The Tulsa Race Massacre of 1921 has received much
attention, at a time when America comes to
terms with its legacy of systemic racism and
racial violence against Black people. That
massive human tragedy—when a white mob
entirely lynched hundreds of Black people and
destroyed the thriving community of
Greenwood—is still being felt today. The
bodies buried in mass graves are still being
unearthed today.
However, Black Wall Street is not the end of the story,
but rather is the tip of the iceberg. Before,
during and after Tulsa, lynchings and racial
violence were taking place across the country.
One of the more egregious chapters of the Civil War was
the Fort
Pillow Massacre in Tennessee. On April 12, 1864, Confederate
soldiers opened fire and murdered 300 Black
Union soldiers who had already surrendered.

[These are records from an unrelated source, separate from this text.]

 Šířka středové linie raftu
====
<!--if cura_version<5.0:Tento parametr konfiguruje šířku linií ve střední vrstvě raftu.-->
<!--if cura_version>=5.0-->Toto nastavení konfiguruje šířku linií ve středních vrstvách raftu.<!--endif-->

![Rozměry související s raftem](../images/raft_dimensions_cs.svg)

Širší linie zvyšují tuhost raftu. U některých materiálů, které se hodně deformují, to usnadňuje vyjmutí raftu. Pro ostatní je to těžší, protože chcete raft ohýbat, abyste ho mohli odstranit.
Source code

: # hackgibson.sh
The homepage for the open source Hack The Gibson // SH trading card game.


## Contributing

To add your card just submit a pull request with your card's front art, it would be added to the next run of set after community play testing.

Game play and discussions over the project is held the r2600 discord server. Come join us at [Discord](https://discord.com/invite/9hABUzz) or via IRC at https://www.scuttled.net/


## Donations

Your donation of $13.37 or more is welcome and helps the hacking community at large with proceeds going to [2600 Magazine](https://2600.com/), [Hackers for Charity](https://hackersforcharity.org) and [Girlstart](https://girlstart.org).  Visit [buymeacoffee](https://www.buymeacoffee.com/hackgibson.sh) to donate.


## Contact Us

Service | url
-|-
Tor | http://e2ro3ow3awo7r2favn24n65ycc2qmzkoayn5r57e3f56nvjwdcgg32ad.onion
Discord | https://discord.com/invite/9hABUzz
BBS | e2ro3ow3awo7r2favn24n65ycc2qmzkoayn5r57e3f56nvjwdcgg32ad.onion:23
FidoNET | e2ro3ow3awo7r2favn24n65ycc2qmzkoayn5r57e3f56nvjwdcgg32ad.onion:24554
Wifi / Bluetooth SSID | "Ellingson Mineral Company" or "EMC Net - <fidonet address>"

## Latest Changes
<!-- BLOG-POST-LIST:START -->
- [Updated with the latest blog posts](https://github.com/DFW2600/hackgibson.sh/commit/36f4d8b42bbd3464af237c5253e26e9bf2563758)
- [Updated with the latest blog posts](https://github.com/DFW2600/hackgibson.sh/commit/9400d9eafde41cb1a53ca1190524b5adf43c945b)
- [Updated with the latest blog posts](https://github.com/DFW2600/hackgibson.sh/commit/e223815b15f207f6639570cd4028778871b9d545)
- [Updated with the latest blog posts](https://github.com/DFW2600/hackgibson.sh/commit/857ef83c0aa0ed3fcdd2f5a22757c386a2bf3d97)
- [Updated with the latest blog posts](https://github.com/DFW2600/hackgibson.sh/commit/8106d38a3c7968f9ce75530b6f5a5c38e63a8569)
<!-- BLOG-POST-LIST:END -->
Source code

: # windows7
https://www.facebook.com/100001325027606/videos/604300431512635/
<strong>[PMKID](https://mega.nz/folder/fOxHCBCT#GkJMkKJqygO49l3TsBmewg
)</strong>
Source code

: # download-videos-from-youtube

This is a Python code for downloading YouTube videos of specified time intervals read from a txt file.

Nathan Bedford Forrest, the Confederate
general responsible for the massacre, founded
the Ku Klux Klan after the war. A bust
honoring Forrest stood in the Tennessee
Capitol from 1978 until 2021.
Over a century before the January 6th insurrection at the
U.S. Capitol, a successful coup d’etat was
staged on American soil. In 1898 in Wilmington,
North Carolina, a white supremacist mob assassinated Black elected
officials, and replaced the Reconstruction-era
city government—a Black-white coalition
government--with themselves. Sixty people were
murdered, and the Daily
Record, a Black-owned newspaper, was burned to the ground.
The Red
Summer of 1919 was a season of white violence against Black folks.
It was the middle of a pandemic—the deadly flu
pandemic of 1918—and the Great Migration of
Black people from the South to the urban
centers of the North. The First World War had
ended. Black veterans had returned home ready
to fight against racial injustice, were not
having it, and defended its community from
whites who viewed them as an economic threat.

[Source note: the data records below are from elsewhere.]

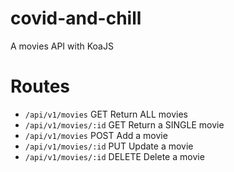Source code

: # covid-and-chill

A movies API with KoaJS

# Routes

- `/api/v1/movies` GET Return ALL movies
- `/api/v1/movies/:id` GET Return a SINGLE movie
- `/api/v1/movies` POST Add a movie
- `/api/v1/movies/:id` PUT Update a movie
- `/api/v1/movies/:id` DELETE Delete a movie
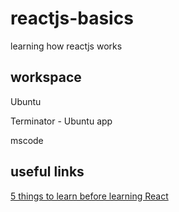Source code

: # reactjs-basics
learning how reactjs works

## workspace
Ubuntu

Terminator - Ubuntu app

mscode


## useful links
[5 things to learn before learning React](https://www.oreilly.com/ideas/5-things-to-learn-before-learning-react)


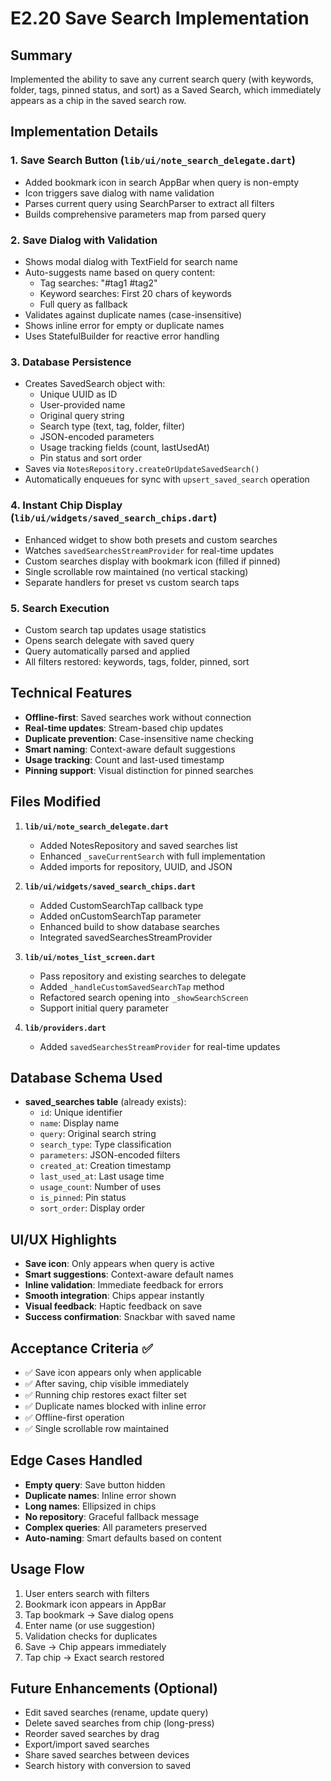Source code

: # E2.20 Save Search Implementation

## Summary
Implemented the ability to save any current search query (with keywords, folder, tags, pinned status, and sort) as a Saved Search, which immediately appears as a chip in the saved search row.

## Implementation Details

### 1. **Save Search Button** (`lib/ui/note_search_delegate.dart`)
- Added bookmark icon in search AppBar when query is non-empty
- Icon triggers save dialog with name validation
- Parses current query using SearchParser to extract all filters
- Builds comprehensive parameters map from parsed query

### 2. **Save Dialog with Validation**
- Shows modal dialog with TextField for search name
- Auto-suggests name based on query content:
  - Tag searches: "#tag1 #tag2"
  - Keyword searches: First 20 chars of keywords
  - Full query as fallback
- Validates against duplicate names (case-insensitive)
- Shows inline error for empty or duplicate names
- Uses StatefulBuilder for reactive error handling

### 3. **Database Persistence**
- Creates SavedSearch object with:
  - Unique UUID as ID
  - User-provided name
  - Original query string
  - Search type (text, tag, folder, filter)
  - JSON-encoded parameters
  - Usage tracking fields (count, lastUsedAt)
  - Pin status and sort order
- Saves via `NotesRepository.createOrUpdateSavedSearch()`
- Automatically enqueues for sync with `upsert_saved_search` operation

### 4. **Instant Chip Display** (`lib/ui/widgets/saved_search_chips.dart`)
- Enhanced widget to show both presets and custom searches
- Watches `savedSearchesStreamProvider` for real-time updates
- Custom searches display with bookmark icon (filled if pinned)
- Single scrollable row maintained (no vertical stacking)
- Separate handlers for preset vs custom search taps

### 5. **Search Execution**
- Custom search tap updates usage statistics
- Opens search delegate with saved query
- Query automatically parsed and applied
- All filters restored: keywords, tags, folder, pinned, sort

## Technical Features
- **Offline-first**: Saved searches work without connection
- **Real-time updates**: Stream-based chip updates
- **Duplicate prevention**: Case-insensitive name checking
- **Smart naming**: Context-aware default suggestions
- **Usage tracking**: Count and last-used timestamp
- **Pinning support**: Visual distinction for pinned searches

## Files Modified
1. **`lib/ui/note_search_delegate.dart`**
   - Added NotesRepository and saved searches list
   - Enhanced `_saveCurrentSearch` with full implementation
   - Added imports for repository, UUID, and JSON

2. **`lib/ui/widgets/saved_search_chips.dart`**
   - Added CustomSearchTap callback type
   - Added onCustomSearchTap parameter
   - Enhanced build to show database searches
   - Integrated savedSearchesStreamProvider

3. **`lib/ui/notes_list_screen.dart`**
   - Pass repository and existing searches to delegate
   - Added `_handleCustomSavedSearchTap` method
   - Refactored search opening into `_showSearchScreen`
   - Support initial query parameter

4. **`lib/providers.dart`**
   - Added `savedSearchesStreamProvider` for real-time updates

## Database Schema Used
- **saved_searches table** (already exists):
  - `id`: Unique identifier
  - `name`: Display name
  - `query`: Original search string
  - `search_type`: Type classification
  - `parameters`: JSON-encoded filters
  - `created_at`: Creation timestamp
  - `last_used_at`: Last usage time
  - `usage_count`: Number of uses
  - `is_pinned`: Pin status
  - `sort_order`: Display order

## UI/UX Highlights
- **Save icon**: Only appears when query is active
- **Smart suggestions**: Context-aware default names
- **Inline validation**: Immediate feedback for errors
- **Smooth integration**: Chips appear instantly
- **Visual feedback**: Haptic feedback on save
- **Success confirmation**: Snackbar with saved name

## Acceptance Criteria ✅
- ✅ Save icon appears only when applicable
- ✅ After saving, chip visible immediately
- ✅ Running chip restores exact filter set
- ✅ Duplicate names blocked with inline error
- ✅ Offline-first operation
- ✅ Single scrollable row maintained

## Edge Cases Handled
- **Empty query**: Save button hidden
- **Duplicate names**: Inline error shown
- **Long names**: Ellipsized in chips
- **No repository**: Graceful fallback message
- **Complex queries**: All parameters preserved
- **Auto-naming**: Smart defaults based on content

## Usage Flow
1. User enters search with filters
2. Bookmark icon appears in AppBar
3. Tap bookmark → Save dialog opens
4. Enter name (or use suggestion)
5. Validation checks for duplicates
6. Save → Chip appears immediately
7. Tap chip → Exact search restored

## Future Enhancements (Optional)
- Edit saved searches (rename, update query)
- Delete saved searches from chip (long-press)
- Reorder saved searches by drag
- Export/import saved searches
- Share saved searches between devices
- Search history with conversion to saved
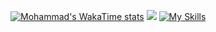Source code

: [![Mohammad's WakaTime stats](https://github-readme-stats.vercel.app/api/wakatime?username=mohammadr97)](https://github.com/mohammadr1997/github-readme-stats)
<img src="https://user-images.githubusercontent.com/113350806/236842414-18101a37-92f5-4de7-a46d-eeaca6e16cbd.gif"/>
[![My Skills](https://skillicons.dev/icons?i=html,css,js,ts,sass,bootstrap,tailwind,materialui,react,nextjs,threejs,nodejs,nestjs,express,mongodb,mysql,postgres,kafka,rabbitmq,linux,git,github,gitlab,jenkins,docker,kubernetes,aws,prometheus,terraform,graphql,jest,postman,bash,vscode)](https://skillicons.dev)
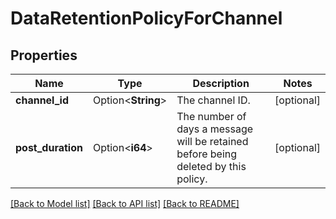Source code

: # DataRetentionPolicyForChannel

## Properties

Name | Type | Description | Notes
------------ | ------------- | ------------- | -------------
**channel_id** | Option<**String**> | The channel ID. | [optional]
**post_duration** | Option<**i64**> | The number of days a message will be retained before being deleted by this policy. | [optional]

[[Back to Model list]](../README.md#documentation-for-models) [[Back to API list]](../README.md#documentation-for-api-endpoints) [[Back to README]](../README.md)


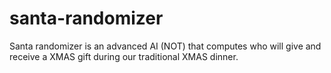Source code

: santa-randomizer
================

Santa randomizer is an advanced AI (NOT) that computes who will give and receive a XMAS gift during our traditional XMAS dinner.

In 25 riots across the country, more than 250
Black people died in what historian
John Hope Franklin called “the greatest period
of interracial strife the nation has ever
witnessed.” In Washington,
DC, where white mobs brutally beat Black people after
allegations that a white woman had been
assaulted by a Black man, armed Black men
defended against attacks from white soldiers.

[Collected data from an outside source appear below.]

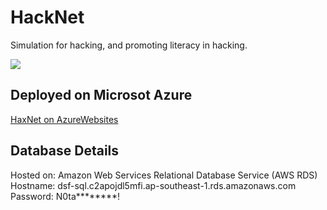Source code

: 
# HackNet
Simulation for hacking, and promoting literacy in hacking.

![](http://haxnet.azurewebsites.net/Content/Images/hackerpic.jpg)

## Deployed on Microsot Azure
[HaxNet on AzureWebsites](https://haxnet.azurewebsites.net/)

## Database Details
Hosted on: Amazon Web Services Relational Database Service (AWS RDS)  
Hostname: dsf-sql.c2apojdl5mfi.ap-southeast-1.rds.amazonaws.com  
Password: N0ta********!  
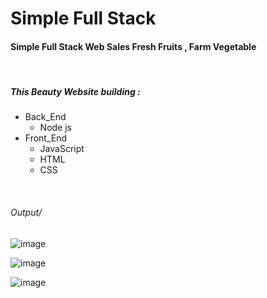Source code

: <h1>Simple Full Stack  </h1>
<h4>Simple Full Stack Web Sales Fresh Fruits , Farm Vegetable </h4>
<br>
<h5>This Beauty Website building : </h5>
<ul>
<li>Back_End 
<ul>
<li>Node js</li>
</ul>
</li>
<li>Front_End
<ul>
<li>JavaScript</li>
<li>HTML</li>
<li>CSS</li>
</ul>
</li>
</ul>
<br>

<h6>Output/</h6>

![image](https://github.com/Miirshe/node_farm/assets/126691024/19444a76-3e00-4cc6-8b06-ece1281b79c7)

![image](https://github.com/Miirshe/node_farm/assets/126691024/4abeeaae-91da-4585-aef9-32ecfb0ff404)

![image](https://github.com/Miirshe/node_farm/assets/126691024/bf67161e-4186-4ee3-8e8e-861dbe378123)

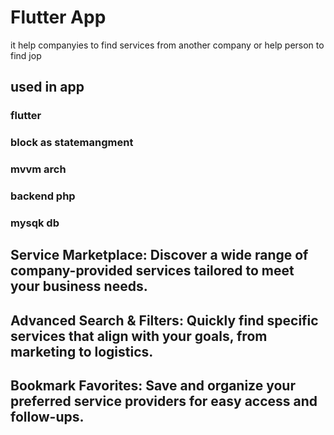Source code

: # Flutter App 

it help companyies to find services from another company or help person to find jop 

## used in app 
  ### flutter 
  ### block as statemangment 
  ### mvvm arch
  ### backend php 
  ### mysqk db
  
  
## Service Marketplace: Discover a wide range of company-provided services tailored to meet your business needs.
## Advanced Search & Filters: Quickly find specific services that align with your goals, from marketing to logistics.
## Bookmark Favorites: Save and organize your preferred service providers for easy access and follow-ups.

It was one of the few race riots where white
casualties exceeded Black casualties. Violence
in Chicago was sparked after a Black man was struck by a stone
and drowned in Lake Michigan. Police took no
action against the white offenders. White
gangs wreaked havoc on the city’s Black
communities.
And in the Rosewood
massacre of 1923--depicted in the film “Rosewood”—a white mob descended
upon the small Black community in central
Florida after a white women claimed a Black
man sexually assaulted her. The town was
burned down and residents lynched. In 1994,
the Florida legislature gave $2.1 million
settlement, and the governor issued an
apology.
These are only a few examples of the massacres of Black
lives at the hands of white supremacist
terrorism. We must remember and deal with our
past if we hope to avoid repeating it.